Recorde-se que "ao pedido de classificação indeferido em 2006" somou-se outro, de 2010, no qual é referido que "os instrumentos municipais são os mais adequados à gestão do Parque Residencial". Contudo, os subscritores identificam "fragilidades" nos "instrumentos municipais" de salvaguarda do conjunto.
"Em Janeiro, a notícia de uma obra aprovada de intervenção profunda e descaracterizadora de um dos edifícios que integra o Parque Residencial [a inserção, numa fachada, de uma obra do artista plástico Vhils, que entretanto não avançou] denunciou a fragilidade dos instrumentos municipais indicados para a salvaguarda deste conjunto urbano, apesar de identificado na Carta de Património do Plano Diretor Municipal [PDM]", descrevem.
Contactada pelo PÚBLICO, a DRCN confirmou que, recebida a documentação, não foi ainda tomada decisão sobre a abertura, ou recusa, de novo processo de classificação. A página da Internet da DGPC, indica, de facto, "procedimento encerrado/arquivado -- sem protecção legal" como a "situação actual" do Parque Residencial. De acordo com a página, a "Câmara do Porto informou em 2012 não desenvolver procedimento de classificação como de Interesse muncipal, por considerar que a protecção do conjunto está salvaguardada através do regulamento do PDM".

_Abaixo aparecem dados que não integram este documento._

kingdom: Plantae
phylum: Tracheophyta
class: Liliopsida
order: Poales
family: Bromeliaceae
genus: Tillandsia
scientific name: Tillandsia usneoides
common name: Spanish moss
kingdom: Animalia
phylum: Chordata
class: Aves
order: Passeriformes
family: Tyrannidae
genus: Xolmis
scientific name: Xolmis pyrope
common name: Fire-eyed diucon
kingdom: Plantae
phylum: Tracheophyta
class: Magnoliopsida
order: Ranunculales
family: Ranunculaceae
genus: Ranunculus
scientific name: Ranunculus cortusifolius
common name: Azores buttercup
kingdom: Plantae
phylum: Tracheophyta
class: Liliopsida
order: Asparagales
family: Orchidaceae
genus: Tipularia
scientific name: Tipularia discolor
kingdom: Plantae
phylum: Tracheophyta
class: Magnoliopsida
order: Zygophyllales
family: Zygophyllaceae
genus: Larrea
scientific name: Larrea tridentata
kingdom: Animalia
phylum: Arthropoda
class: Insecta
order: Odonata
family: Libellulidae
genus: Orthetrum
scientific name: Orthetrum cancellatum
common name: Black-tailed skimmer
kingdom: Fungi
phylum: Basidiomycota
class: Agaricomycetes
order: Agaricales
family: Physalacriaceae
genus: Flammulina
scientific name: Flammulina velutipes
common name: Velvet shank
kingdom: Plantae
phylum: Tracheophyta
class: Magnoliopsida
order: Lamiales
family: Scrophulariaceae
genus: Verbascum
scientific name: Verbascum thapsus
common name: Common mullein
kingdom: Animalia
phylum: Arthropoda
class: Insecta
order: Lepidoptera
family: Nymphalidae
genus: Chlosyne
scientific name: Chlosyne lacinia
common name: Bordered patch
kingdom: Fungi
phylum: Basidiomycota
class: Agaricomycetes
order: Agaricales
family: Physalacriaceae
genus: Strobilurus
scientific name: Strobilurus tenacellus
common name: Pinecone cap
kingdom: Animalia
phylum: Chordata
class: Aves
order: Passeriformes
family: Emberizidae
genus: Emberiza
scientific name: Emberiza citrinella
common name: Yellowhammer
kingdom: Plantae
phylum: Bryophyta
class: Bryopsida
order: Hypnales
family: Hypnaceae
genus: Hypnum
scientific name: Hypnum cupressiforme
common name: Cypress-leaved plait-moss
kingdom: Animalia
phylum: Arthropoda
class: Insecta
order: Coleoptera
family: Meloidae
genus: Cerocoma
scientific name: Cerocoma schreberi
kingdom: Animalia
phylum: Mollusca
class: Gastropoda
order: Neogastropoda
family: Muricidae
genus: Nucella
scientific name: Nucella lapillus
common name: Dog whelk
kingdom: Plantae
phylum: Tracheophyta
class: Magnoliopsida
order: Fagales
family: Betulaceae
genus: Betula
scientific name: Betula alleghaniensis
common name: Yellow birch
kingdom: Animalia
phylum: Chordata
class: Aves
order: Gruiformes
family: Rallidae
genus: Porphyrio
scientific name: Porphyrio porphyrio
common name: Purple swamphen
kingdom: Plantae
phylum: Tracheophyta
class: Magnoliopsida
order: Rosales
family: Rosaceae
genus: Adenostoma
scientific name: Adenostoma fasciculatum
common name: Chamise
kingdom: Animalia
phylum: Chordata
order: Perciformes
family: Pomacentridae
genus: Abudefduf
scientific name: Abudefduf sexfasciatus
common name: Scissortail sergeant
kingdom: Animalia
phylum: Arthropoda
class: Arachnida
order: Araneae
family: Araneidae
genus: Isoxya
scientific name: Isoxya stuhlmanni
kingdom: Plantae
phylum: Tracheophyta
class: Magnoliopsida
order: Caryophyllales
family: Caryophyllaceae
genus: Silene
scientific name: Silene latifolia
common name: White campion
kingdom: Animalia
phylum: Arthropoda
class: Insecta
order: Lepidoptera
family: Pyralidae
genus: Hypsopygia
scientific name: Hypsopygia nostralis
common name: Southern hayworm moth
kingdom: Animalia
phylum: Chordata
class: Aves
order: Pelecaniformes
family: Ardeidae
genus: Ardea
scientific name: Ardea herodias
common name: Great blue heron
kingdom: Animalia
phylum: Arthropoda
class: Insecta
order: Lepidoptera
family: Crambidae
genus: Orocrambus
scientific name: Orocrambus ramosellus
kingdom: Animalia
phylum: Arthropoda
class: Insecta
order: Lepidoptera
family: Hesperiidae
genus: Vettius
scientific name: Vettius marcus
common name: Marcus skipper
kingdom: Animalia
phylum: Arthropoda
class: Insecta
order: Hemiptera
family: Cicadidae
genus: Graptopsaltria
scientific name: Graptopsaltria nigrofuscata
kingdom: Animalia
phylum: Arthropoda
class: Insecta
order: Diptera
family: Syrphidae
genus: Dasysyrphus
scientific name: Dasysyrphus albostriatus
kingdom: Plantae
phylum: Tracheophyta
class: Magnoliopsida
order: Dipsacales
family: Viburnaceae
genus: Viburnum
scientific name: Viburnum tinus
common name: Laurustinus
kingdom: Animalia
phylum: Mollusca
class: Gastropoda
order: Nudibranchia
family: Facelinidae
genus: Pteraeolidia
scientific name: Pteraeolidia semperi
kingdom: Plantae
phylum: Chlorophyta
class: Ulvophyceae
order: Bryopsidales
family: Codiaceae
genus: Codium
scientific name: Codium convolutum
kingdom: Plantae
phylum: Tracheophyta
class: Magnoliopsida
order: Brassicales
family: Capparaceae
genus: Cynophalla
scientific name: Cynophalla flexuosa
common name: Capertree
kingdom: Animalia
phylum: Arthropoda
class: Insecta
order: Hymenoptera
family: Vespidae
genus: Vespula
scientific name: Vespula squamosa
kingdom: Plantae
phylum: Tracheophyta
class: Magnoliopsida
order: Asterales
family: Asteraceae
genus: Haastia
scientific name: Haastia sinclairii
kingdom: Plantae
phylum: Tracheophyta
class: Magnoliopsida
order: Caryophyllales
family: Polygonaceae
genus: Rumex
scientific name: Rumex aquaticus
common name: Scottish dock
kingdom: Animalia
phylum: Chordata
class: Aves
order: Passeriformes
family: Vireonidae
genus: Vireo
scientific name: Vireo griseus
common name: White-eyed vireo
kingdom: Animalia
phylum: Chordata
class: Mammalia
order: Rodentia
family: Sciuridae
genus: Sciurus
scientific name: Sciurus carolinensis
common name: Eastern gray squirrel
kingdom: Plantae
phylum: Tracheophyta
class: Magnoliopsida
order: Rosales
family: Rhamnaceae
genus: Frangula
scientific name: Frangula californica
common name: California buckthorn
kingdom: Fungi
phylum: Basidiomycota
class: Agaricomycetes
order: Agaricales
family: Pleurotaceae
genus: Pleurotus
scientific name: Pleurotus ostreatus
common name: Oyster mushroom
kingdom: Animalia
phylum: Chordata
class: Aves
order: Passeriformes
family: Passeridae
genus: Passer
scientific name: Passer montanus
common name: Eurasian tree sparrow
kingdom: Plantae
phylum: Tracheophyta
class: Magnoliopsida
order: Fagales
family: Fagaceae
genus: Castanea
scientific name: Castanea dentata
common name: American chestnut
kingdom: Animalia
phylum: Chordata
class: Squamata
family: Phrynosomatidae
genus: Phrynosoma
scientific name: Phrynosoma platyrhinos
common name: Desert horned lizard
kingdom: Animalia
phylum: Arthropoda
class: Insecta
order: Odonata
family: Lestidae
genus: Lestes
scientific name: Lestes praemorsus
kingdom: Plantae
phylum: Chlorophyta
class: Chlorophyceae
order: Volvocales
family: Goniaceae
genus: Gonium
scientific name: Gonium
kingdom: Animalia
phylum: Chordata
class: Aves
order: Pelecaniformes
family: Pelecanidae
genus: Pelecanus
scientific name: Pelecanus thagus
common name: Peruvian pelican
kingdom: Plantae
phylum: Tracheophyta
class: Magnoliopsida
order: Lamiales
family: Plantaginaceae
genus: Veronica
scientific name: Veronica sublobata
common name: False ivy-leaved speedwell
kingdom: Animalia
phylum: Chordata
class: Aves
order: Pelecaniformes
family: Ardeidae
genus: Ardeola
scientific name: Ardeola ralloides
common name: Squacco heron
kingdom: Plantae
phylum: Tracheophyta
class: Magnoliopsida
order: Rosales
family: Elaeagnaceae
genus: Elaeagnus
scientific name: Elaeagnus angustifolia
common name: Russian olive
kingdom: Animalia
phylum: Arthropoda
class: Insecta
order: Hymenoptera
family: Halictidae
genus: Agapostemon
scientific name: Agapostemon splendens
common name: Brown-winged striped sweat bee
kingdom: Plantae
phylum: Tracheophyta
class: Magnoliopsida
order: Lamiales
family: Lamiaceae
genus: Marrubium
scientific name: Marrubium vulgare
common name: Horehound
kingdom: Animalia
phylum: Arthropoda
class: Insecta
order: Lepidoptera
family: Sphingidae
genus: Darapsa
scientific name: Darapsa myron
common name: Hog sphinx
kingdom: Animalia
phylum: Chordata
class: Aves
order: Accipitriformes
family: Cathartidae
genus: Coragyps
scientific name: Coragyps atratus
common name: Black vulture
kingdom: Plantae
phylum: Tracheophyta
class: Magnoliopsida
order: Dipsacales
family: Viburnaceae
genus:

O requerimento de classificação observa que "é o todo" do Foco "que faz dele uma obra singular", na qual o plano de um novo "centro cívico e comercial multifunções" foi "executado e permanece vivo, mostrando que as boas propostas modernas não foram meras utopias de sonhadores da cidade".
O processo inclui uma petição com 1905 assinaturas com vista à classificação do conjunto como Património de Interesse Municipal, mas o proponente esclarece ter concluído que a distinção como CIP "parece a categoria mais ajustada à natureza da obra".
Sendo classificado, o Foco "somar-se-á aos cinco CIP já classificados na cidade", nomeadamente a "avenida da Boavista, entre Pinheiro Manso e Marechal", "Passeio Marítimo e Avenida Montevideu" e os conjuntos da "Praça da Liberdade/Aliados/Praça General Humberto Delgado", da "rua de Álvares Cabral" e da "Foz Velha", assinalam.